The Other Side of Life: Join or Die

By : Jason Leclerc
Comments: 0

Dear Self,

If 2017 was the worst year of your life, bookended by incomprehensible tweets about Inauguration crowd sizes and climate change, I invite you to look beyond your cynical hysteria and forward to 2018.

I invite you to reflect on the future in light of history’s—recent and less so—actualities. Whether you want to attribute the actuality of Trump’s inertia to lack of vision, to political ineptitude or to strategic design, most of the doomsday scenarios predicted by a combination of #NeverTrump Conservative purists and #NotMyPresident activists still remain in the realm of circumstantial allegation.

I invite you, despite your last eighteen months of naysaying, to join me in a moment of zen reflection. Internationally, historically and domestically the dueling rhetoric that has poisoned our collective mental wellness remains completely out of balance with the actuality of our Union’s state.

If 2017 was the worst year of your life, that’s not on Republicans and not on Donald Trump. It’s not on Democrats or Nancy Pelosi or Hillary Clinton.

Internationally, America’s influence is, at worst, baselined. America’s diplomats are actively renegotiating weak and unfair trade and climate deals. Global trade, except for oil shahs, NoKo pseudo-gods or Iranian terror-sponsors, continues to boom. ISIL’s caliphate is all but decimated. Russia’s influence, which reached its zenith during the last half of the previous president’s leadership-from-behind, languishes. The Holy Land, Central Africa, Latin America and Middle East are no farther from peace than they were under previous administrations.

If 2017 was the worst year of your life, you may have overreacted.

Historically, Americans have elected near-authoritarian POTUSes, and often under the banner of populism. Populism, by its very nature, pushes the boundaries of constitutional rule-of-law. It pushes against courts and establishments. Populism is rabble-roused and transformative; it’s fortunately short-lived. When institutions have become too unresponsive to the will of the mob, the mob has endorsed men like Andrew- “John Marshall has made his decision; now let him enforce it,”-Jackson. It’s fallen in line behind habeas corpus-less, rail-splitting Lincoln. It’s embraced Teddy “trust-busting” Roosevelt. These presidents built cults around themselves and pushed the limits of decorum. Generally un-presidential, they redefined what presidential was.

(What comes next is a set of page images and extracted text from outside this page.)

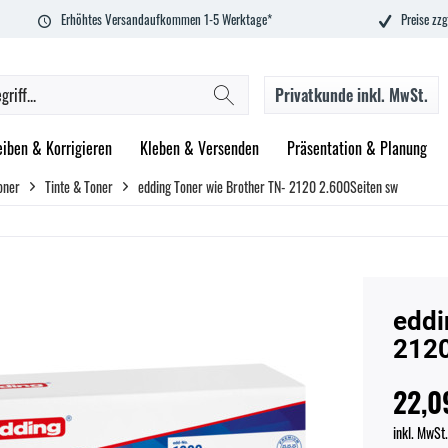
Erhöhtes Versandaufkommen 1-5 Werktage*
Preise zzg
Privatkunde
inkl. MwSt.
eiben & Korrigieren
Kleben & Versenden
Präsentation & Planung
oner
Tinte & Toner
edding Toner wie Brother TN- 2120 2.600Seiten sw
eddi
2120
22,0
inkl. MwSt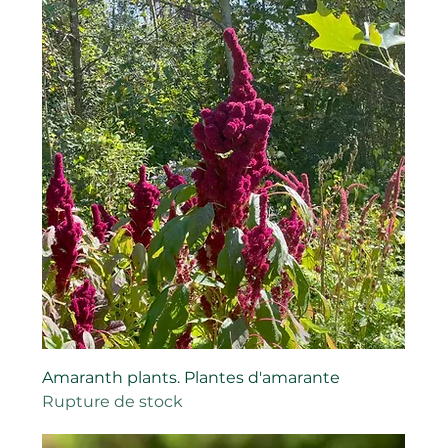
Amaranth plants. Plantes d'amarante
Rupture de stock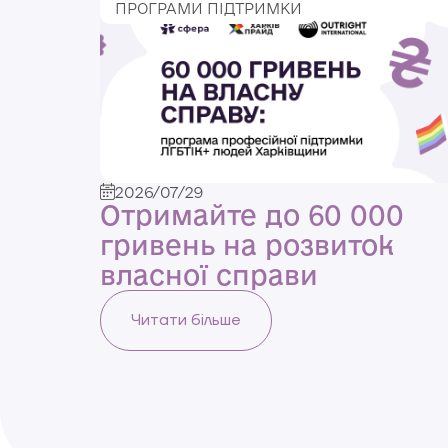
ПРОГРАМИ ПІДТРИМКИ
2026/07/29
Отримайте до 60 000
гривень на розвиток
власної справи
Читати більше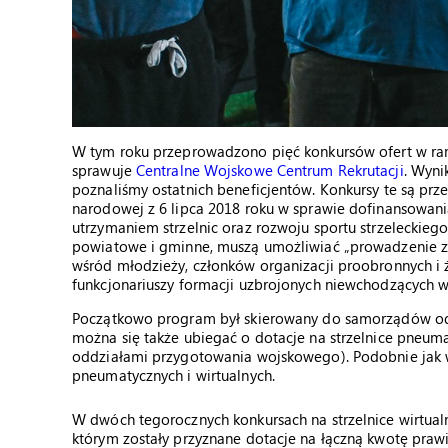
W tym roku przeprowadzono pięć konkursów ofert w 
sprawuje
Centralne Wojskowe Centrum Rekrutacji
. Wyni
poznaliśmy ostatnich beneficjentów. Konkursy te są p
narodowej z 6 lipca 2018 roku w sprawie dofinansowan
utrzymaniem strzelnic oraz rozwoju sportu strzeleckieg
powiatowe i gminne, muszą umożliwiać „prowadzenie zo
wśród młodzieży, członków organizacji proobronnych i żo
funkcjonariuszy formacji uzbrojonych niewchodzących w s
Początkowo program był skierowany do samorządów odpow
można się także ubiegać o dotacje na strzelnice pneuma
oddziałami przygotowania wojskowego). Podobnie jak w z
pneumatycznych i wirtualnych.
W dwóch tegorocznych konkursach na strzelnice wirtua
którym zostały przyznane dotacje na łączną kwotę prawie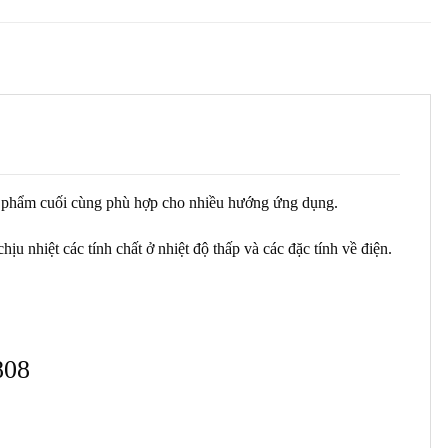
n phẩm cuối cùng phù hợp cho nhiều hướng ứng dụng.
nhiệt các tính chất ở nhiệt độ thấp và các đặc tính về điện.
808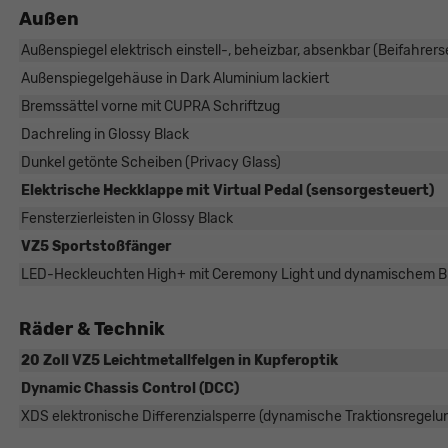
Außen
Außenspiegel elektrisch einstell-, beheizbar, absenkbar (Beifahrerse
Außenspiegelgehäuse in Dark Aluminium lackiert
Bremssättel vorne mit CUPRA Schriftzug
Dachreling in Glossy Black
Dunkel getönte Scheiben (Privacy Glass)
Elektrische Heckklappe mit Virtual Pedal (sensorgesteuert)
Fensterzierleisten in Glossy Black
VZ5 Sportstoßfänger
LED-Heckleuchten High+ mit Ceremony Light und dynamischem Bli
Räder & Technik
20 Zoll VZ5 Leichtmetallfelgen in Kupferoptik
Dynamic Chassis Control (DCC)
XDS elektronische Differenzialsperre (dynamische Traktionsregelu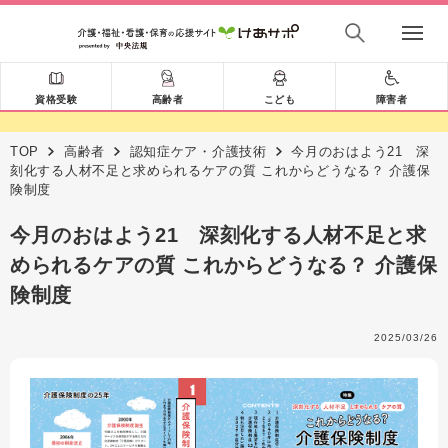
資格受験
高齢者
こども
障害者
TOP
高齢者
認知症ケア・介護技術
今月のおはよう21 深
刻化する人材不足と求められるケアの質 これからどうなる？ 介護保
険制度
今月のおはよう21 深刻化する人材不足と求
められるケアの質 これからどうなる？ 介護保
険制度
2025/03/26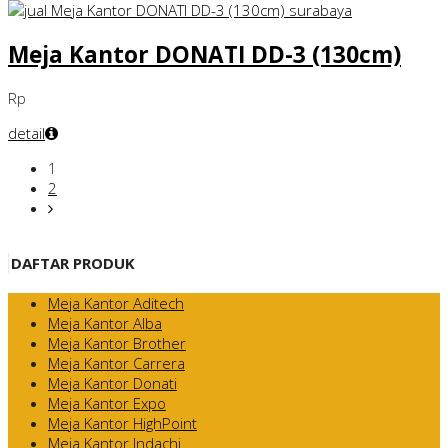
Meja Kantor DONATI DD-3 (130cm)
Rp
detail
1
2
DAFTAR PRODUK
Meja Kantor Aditech
Meja Kantor Alba
Meja Kantor Brother
Meja Kantor Carrera
Meja Kantor Donati
Meja Kantor Expo
Meja Kantor HighPoint
Meja Kantor Indachi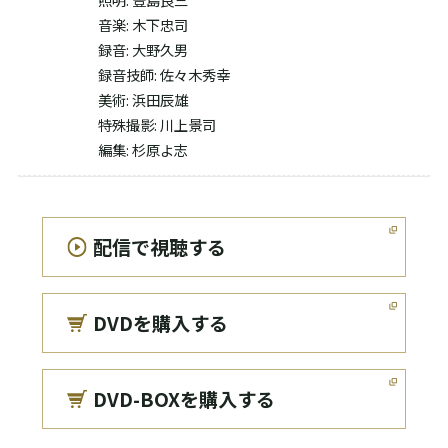
音楽: 木下忠司
録音: 大野久男
録音技師: 佐々木秀幸
美術: 浜田辰雄
特殊撮影: 川上景司
編集: 杉原よ志
配信で視聴する
DVDを購入する
DVD-BOXを購入する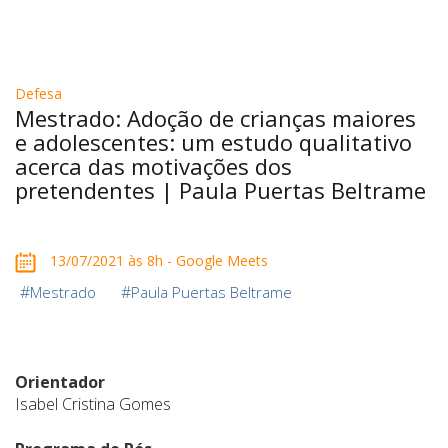
Defesa
Mestrado: Adoção de crianças maiores
e adolescentes: um estudo qualitativo
acerca das motivações dos
pretendentes | Paula Puertas Beltrame
13/07/2021 às 8h - Google Meets
#
#
Mestrado
Paula Puertas Beltrame
Orientador
Isabel Cristina Gomes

America survived the crises these men inflicted upon the establishment. If you hold atrocities of the current president’s rhetoric up against the lens of history, you see—minus the hysteria—that America has resisted and overcome such precedents.

If 2017 was the worst year of your life, you may have been manipulated.

Domestically, America’s on edge. America’s been on edge before and has survived Civil War, big-city uprisings and economic meltdowns. Americans are in a hyperbolic rhetorical cycle in which the detractors who said George W. Bush was a racist Nazi are now saying the same things about the current focus of their ire.

The rhetoric in 2017 validated victimhood: anti-gay zealots, racists and misogynists have twisted pseudo-Constitutional arguments into complaints that their perceived persecutions are as egregious as marriage bans, gerrymandering and system-endorsed glass ceilings. More obnoxiously, the most powerful man in the world cries victim to a media that mocks him while the cynical media claims victimhood to the petty instigations of the world’s most powerful man.

For all of the grumbling and gnashing of teeth, 2017’s political inertia has yielded very little actual change. Establishmentarians like you should be rejoicing.

Despite a flurry of mostly symbolic proclamations, travel bans have been neutralized, transgender military moratoria have been abandoned, Obamacare survives, federal income taxes for most people reading this are cut and American businesses are suddenly internationally competitive. The worst things about 2017 were hysterical speculations that remain unrealized: no worldwide economic collapse, no treacherous collusion between the Russians and the eventual president, no rounding up of gays, no mass deportation of peace-loving immigrants, no rollback of civil rights, no new wars, the Internet-of-Things persists.

If 2017 was the worst year of your life, that’s because you’ve been concerned with what might happen and not with what’s actually happened.

I’m inviting you to join me as I dispense with the hysterical rhetoric. Join me in advocating common sense spending of our national resources on education, defense and infrastructure. Join me in recognizing the issues that populism validates while tempering authoritarianism in its wake. Let’s bring the perceived motives of our politicians in line with the actuality of their works. Join me in disempowering identity victimhood and instead asserting the power of individuals within a kinder, gentler village of equals. Let’s re-embrace friends and neighbors with whom disagreements grew into estrangements. Let’s live love.

Join me, in 2018, looking forward and not back: fearless, actual and optimistic. You, an admirer of activist spirits, and me, just a radical centrist with conservative leanings, putting hysteria behind us and looking forward to our best year ever.

If 2018 is the best year of your life. It’s because you made it. We made it.